In a statement issued in Lokoja, the commissioner explained that the state has developed the full testing capacity and conducted hundreds of tests, which returned negative.
He said the state had also continued to insist that it would not be a party to any fictitious COVID-19 claims which is “why we do not recognise any COVID-19 test conducted by any resident of Kogi State outside the boundaries of the state except those initiated by us.”
He stated that any attempt to force the state to announce a case of COVID-19 would be rejected.
However, when asked to explain the circumstances surrounding the confirmation of the COVID-19 index case for Kogi State, Ihekweazu told journalists yesterday in Abuja that there was nothing unusual about the procedure adopted in pronouncing the results from the patients’ samples from Kogi State.
“There is actually no dilemma in the two cases; they followed the normal process. The patient was referred from the Federal Medical Centre to the National Hospital, Abuja.

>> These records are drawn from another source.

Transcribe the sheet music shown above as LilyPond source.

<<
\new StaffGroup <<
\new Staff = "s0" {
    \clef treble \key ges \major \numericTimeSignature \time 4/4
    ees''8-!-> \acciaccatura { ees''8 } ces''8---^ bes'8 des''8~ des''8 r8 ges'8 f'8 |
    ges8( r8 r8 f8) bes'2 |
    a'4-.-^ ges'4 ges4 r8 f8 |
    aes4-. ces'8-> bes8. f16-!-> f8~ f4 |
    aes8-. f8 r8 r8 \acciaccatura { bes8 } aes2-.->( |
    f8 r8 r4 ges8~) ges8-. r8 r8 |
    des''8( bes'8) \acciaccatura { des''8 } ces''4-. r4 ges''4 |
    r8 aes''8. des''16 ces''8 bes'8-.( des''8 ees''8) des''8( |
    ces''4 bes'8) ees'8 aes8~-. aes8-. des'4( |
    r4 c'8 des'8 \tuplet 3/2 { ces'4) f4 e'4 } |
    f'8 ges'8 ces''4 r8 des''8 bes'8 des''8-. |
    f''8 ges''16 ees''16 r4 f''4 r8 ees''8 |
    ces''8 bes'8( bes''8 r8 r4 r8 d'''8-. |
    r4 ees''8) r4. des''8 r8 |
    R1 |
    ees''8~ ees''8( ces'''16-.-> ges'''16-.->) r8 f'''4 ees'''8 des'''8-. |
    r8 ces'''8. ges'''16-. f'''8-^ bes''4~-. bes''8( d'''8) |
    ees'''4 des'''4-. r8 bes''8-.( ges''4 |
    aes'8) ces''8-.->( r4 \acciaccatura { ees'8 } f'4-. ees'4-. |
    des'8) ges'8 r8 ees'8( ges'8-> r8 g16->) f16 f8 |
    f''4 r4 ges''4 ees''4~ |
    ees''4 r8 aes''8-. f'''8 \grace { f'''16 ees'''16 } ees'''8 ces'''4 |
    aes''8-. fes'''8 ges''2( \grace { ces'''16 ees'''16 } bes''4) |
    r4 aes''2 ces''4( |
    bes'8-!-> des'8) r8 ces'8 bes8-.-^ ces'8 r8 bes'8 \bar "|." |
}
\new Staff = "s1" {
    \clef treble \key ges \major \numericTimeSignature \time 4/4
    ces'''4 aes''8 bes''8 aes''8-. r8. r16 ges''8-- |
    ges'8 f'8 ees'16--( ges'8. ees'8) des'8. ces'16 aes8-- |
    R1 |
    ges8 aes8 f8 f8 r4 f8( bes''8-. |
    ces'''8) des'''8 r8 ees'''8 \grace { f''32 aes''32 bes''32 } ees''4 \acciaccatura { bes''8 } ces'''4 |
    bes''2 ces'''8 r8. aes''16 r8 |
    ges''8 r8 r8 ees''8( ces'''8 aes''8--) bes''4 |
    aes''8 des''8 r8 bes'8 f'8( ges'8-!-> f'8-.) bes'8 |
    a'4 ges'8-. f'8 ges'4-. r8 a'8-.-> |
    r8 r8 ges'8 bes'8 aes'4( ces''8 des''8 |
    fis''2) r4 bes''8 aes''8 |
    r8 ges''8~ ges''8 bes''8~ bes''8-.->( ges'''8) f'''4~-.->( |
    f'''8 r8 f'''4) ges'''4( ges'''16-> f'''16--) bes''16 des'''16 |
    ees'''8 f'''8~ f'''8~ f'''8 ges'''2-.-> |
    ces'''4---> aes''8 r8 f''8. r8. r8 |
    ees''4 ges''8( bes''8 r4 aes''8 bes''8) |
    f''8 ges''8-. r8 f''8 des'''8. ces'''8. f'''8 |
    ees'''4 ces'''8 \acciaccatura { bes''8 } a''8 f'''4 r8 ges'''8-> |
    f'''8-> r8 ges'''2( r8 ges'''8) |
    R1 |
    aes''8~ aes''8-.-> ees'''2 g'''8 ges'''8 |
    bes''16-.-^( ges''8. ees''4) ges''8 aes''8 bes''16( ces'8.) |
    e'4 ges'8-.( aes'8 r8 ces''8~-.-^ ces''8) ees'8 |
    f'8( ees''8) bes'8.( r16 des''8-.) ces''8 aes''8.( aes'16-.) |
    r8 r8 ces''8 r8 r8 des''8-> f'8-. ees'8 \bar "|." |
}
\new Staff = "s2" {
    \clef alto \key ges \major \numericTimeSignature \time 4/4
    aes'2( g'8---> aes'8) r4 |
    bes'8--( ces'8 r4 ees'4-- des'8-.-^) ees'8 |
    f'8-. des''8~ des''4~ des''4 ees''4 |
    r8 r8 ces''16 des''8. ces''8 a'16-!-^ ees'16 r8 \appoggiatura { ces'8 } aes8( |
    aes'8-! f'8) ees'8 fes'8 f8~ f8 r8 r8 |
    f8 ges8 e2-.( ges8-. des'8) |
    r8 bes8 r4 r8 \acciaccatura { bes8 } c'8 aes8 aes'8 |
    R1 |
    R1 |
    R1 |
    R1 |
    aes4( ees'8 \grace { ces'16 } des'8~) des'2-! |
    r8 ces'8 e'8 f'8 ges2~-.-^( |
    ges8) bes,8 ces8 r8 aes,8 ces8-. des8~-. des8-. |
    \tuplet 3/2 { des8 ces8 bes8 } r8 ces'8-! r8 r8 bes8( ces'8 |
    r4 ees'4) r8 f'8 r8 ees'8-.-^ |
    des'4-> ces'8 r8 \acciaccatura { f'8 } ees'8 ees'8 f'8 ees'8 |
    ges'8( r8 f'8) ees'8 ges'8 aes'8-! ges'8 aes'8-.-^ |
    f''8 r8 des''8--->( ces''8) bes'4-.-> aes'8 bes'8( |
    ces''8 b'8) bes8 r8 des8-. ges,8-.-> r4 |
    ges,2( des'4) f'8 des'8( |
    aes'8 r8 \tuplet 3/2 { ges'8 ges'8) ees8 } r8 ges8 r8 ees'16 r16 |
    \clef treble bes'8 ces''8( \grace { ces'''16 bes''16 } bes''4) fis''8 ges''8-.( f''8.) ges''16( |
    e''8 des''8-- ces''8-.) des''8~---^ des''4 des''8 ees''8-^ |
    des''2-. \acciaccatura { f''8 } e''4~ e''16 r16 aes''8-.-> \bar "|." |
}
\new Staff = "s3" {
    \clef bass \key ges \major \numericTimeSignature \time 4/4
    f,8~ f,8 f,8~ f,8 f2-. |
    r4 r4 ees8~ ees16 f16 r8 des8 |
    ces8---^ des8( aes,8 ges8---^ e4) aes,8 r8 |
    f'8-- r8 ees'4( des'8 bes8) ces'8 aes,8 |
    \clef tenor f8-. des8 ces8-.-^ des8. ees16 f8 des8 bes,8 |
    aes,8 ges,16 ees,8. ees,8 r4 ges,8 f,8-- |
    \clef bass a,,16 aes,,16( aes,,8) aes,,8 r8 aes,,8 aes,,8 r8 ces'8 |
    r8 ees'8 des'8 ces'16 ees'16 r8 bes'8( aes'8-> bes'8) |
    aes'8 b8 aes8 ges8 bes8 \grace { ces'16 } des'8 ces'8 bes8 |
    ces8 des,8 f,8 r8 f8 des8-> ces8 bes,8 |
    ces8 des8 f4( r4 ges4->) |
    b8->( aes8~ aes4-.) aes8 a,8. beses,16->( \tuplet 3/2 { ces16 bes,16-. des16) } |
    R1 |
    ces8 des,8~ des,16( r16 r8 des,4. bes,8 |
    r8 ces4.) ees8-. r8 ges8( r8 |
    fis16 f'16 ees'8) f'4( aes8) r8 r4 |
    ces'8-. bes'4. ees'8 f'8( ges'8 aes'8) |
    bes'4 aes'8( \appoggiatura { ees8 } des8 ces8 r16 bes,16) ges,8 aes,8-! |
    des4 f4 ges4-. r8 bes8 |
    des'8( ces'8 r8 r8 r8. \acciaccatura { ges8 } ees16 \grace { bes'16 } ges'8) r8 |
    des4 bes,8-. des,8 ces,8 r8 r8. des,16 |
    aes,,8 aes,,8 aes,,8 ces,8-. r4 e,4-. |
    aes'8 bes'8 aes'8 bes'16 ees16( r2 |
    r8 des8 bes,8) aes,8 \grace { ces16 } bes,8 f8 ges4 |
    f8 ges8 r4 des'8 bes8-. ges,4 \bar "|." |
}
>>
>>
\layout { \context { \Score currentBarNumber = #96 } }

“This is a normal referral pathway when you have a case. I don’t have any influence over the physicians in the National Hospital. They suspected COVID-19, based on the clinical symptoms of the patient, asked for a test and it came out positive. The individual lives in Kogi State. In public health response, it is based on where you live because that is where your contact is. So, this is not controversial in any way. Standard practice was followed and once the results came out the state epidiomologist was informed that he has to follow up on the contacts. The state has to do contact tracing around the patient. It is the state responsibility to do that contact tracing and we hope they do it,” he said.